I'm putting up a personal blog.  This morning I added the first entry, and after I saved it as draft status almost every period at the end of a sentence was followed by

ï¾

(hope that comes through.  It's a lowercase i with double dots over it, and the fraction 3/4)

I'm using HTMLarea to edit.

Would the locale of my database (postgres) make a difference?  I think it's SQL_ASCII.

--cro

I switched back to the standard richtext control and I can post the entry without the offending characters.  I'd like to use HTMLarea, though, because some of my other family members might be posting to the blog, and they are less technical than me.
What version of AOLserver are you running?  This sounds suspiciously similar to problems I've had when using HTMLarea as a form input.

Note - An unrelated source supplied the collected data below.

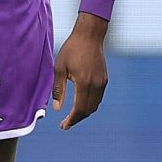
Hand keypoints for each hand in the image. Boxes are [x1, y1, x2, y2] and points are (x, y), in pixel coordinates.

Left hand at [51, 13, 109, 129]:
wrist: (89, 36)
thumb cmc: (71, 49)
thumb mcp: (59, 68)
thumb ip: (59, 89)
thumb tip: (57, 109)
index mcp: (84, 83)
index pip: (79, 109)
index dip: (72, 120)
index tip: (63, 126)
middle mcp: (96, 85)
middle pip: (88, 110)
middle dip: (77, 119)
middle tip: (66, 124)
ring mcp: (102, 82)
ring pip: (95, 105)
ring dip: (84, 113)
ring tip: (72, 116)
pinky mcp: (104, 79)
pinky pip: (98, 98)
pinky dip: (90, 105)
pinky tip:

I was experiencing the same thing, because I automatically double-space after a period.  For some reason, the two contiguous spaces produce these mysterious characters (although I was getting different characters than you).  You can experiment by putting in a bunch of spaces in a row.  Usually this will produce a number of these strange characters.

I originally reported and discussed the problem in this post: https://openacs.org/forums/message-view?message_id=127088

At the time I was using AOLserver 3.4.2, which apparently didn't have the patches to deal with various character set issues, but I have since had similar problems with AOLserver 4.

I've resorted to an extremely ugly workaround, but it does work as a brute force method.  I use a procedure to map those particular characters into empty strings.

However, I've been unable to completely filter the characters out *before* inserting the text into the database.  For some reason I have to pull the text back out, run the filter, and then re-insert it into the database.

It seems that on the first pass some of the characters get mapped into other artifact characters that are then successfully removed on the second pass.  Like I said, it's UGLY, but it's the only thing I've been able to do to get it to work.

This is my current string mapping: [string map [list \201 {}    \215 {}    \217 {}    \220 {}    \235 {}    \240 {}    \255 {}    \263 {}    \302 {}    \303 {}    \305 {}    \352 {}    \601 {}    \605 {}    \617 {}    \620 {}    \635 {}    \640 {}    \655 {}    \702 {}    \703 {}    \705 {}] $string]

I've had to add additional characters as they cropped up during editing, but at this point I haven't come across a new one in a while.

Collapse
Posted by Jeff Lu on
It seems the problem is utf-8 encoding.
Try to enable that in your config tcl. What version of aol are you using?

Anyways try adding these to config.tcl if you are on aol4.

ns_param HackContentType 1
ns_param DefaultCharset utf-8
ns_param HttpOpenCharset utf-8
ns_param OutputCharset utf-8
ns_param URLCharset utf-8

Otherwise you can go back to aol3.3ad13, that should also fix the problem c",)

--Jeff

Collapse
Posted by Jeff Lu on
Oh also, I don't think database encoding will affect it.
I used aol4 + pg 7.3.3 (SQL_ASCII).
With that setup encountered the same problems you mentioned before.
Then, I did the above stuff I posted and it solved it.

Cheers!

Jeff,

Thanks, that solved the problem!

--cro

Well, changing to UTF-8 actually masks the problem.

I have an RSS feed for this blog.  Visiting the RSS feed generates the following:

The XML page cannot be displayed
Cannot view XML input using XSL style sheet. Please correct the error and then click the Refresh button, or try again later.

--------------------------------------------------------------------------------

An invalid character was found in text content. Error processing resource 'http://ncbt.org/family/abbyblog/rss/rss.xml';. Line 20, Position 25

Now this is actually an IE error.  I can visit the page in Mozilla, but Mozilla shows many of the spaces in the blog as a question mark inside a triangle.  If I look at the rss.xml file directly, a lot of spaces have been replaced by hex character A0, which on Windows is a space of some kind.  These characters exist in the database as well.

So this seems to be coming directly from the form post.  Is something odd going on with IE?  Should the content type be hacked to iso-8859-1 instead?